Con una extensa y necesaria presentación de personajes predestinados a dejar huella entre el polvo que necesariamente se iba a levantar al caer todos los edificios, nos adentramos en el día más importante en las vidas de un montón de vecinos y desconocidos que van a tener que tomar partido en esto de representar un papel en el lugar donde todos son actores: se avecina terremoto. Unas historias son más atractivas que otras, pero todas mantienen la expectativa de poder ver cómo resultan estas explosivas personalidades frente a una catástrofe de tales dimensiones. Gente que acaricia un futuro mejor, gente que estudia la sismología del terreno, gente que prepara cómo puede un posible e inicialmente hipotético fin del mundo. Todos listos para el día de mañana.

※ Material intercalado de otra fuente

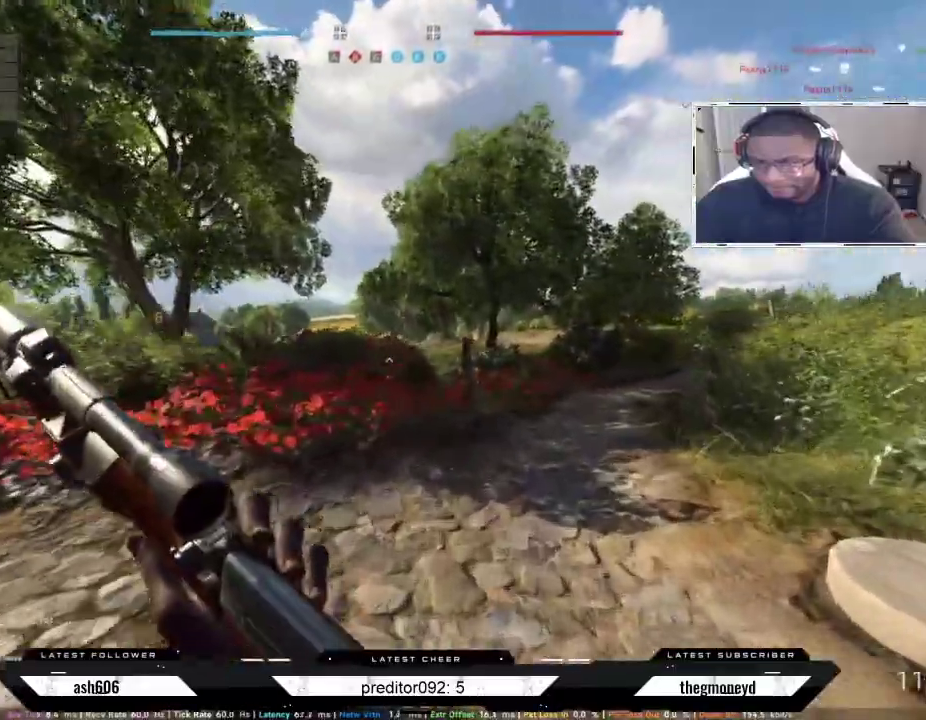
{"keys": ["shift", "w"], "mouse": [], "events": [[284, "d", "up"]]}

Tras esta amena disgregación de enredos con todo tipo de referencias cinéfilas que para el caso funcionan aunque sea solo por la localización del previsto drama —la actriz que lee sus líneas antes de un rodaje, la chica que va a ver una película de Eastwood al cine, el especialista que prepara su espectáculo con motos y fuego, el seto de Zsa Zsa Gabor—, nos topamos con el esperado momento, esa acumulación de destrozos, explosiones y peligros diversos donde se sobreentiende un presupuesto abultado pese a algunos efectos propios de serie Z que divierten más que conseguir desmerecer el despliegue técnico general. Hay un terremoto y, como todos esperábamos ver, llega el caos absoluto.
Es quizás aquí donde se pierde un poco la esencia inicial. Un exceso de personajes lleva a olvidar por el camino algunas historias para no convertir la película en un tratado de Lav Díaz, mientras se potencia la imagen de hombres de a pie convertidos en superhéroes o supervillanos, según caiga el actor al público general. Sin duda lo más notorio es la hiperactividad de un Charlton Heston omnipresente capaz de representar todos los estados anímicos de una vida en unas pocas horas, donde igual corteja a una viuda que salva a 70 personas con un taladro percutor, y que sirve como baremo para descubrir la potencia con que inicia el film, y la forma de desinflarse con prisas y sin ambición en su final, por agotamiento de recursos, cuando faltó muy poco para que lo épico definiese el film de principio a fin.
Siempre a favor, además, de meter a tantos expertos en estructuras de edificios y diques despotricando de las macro-construcciones norteamericanas, porque una buena denuncia social en una película-espectáculo siempre es un pez fuera del agua que se debe aplaudir con rabia.
Pero Terremoto es una película que sabe a dónde tiene que llegar y que no decepciona en su nivel de destrucción, aniquilación y desamparo, el nivel que una espera cuando todo se viene abajo. Un espléndido ejemplo de cine de catástrofes donde no parece una locura que la mitad de las estrellas invitadas queden estrelladas por su insignificancia en la pantalla, porque ni un Godzilla de primer nivel hubiese dejado una ciudad respetada y a la vez vilipendiada como Los Ángeles tan arruinada como aquí se representa.
Terremoto protagonizará tu tarde de sofá y palomitas, homenaje indispensable al cine de entretenimiento que todos necesitamos consumir de vez en cuando.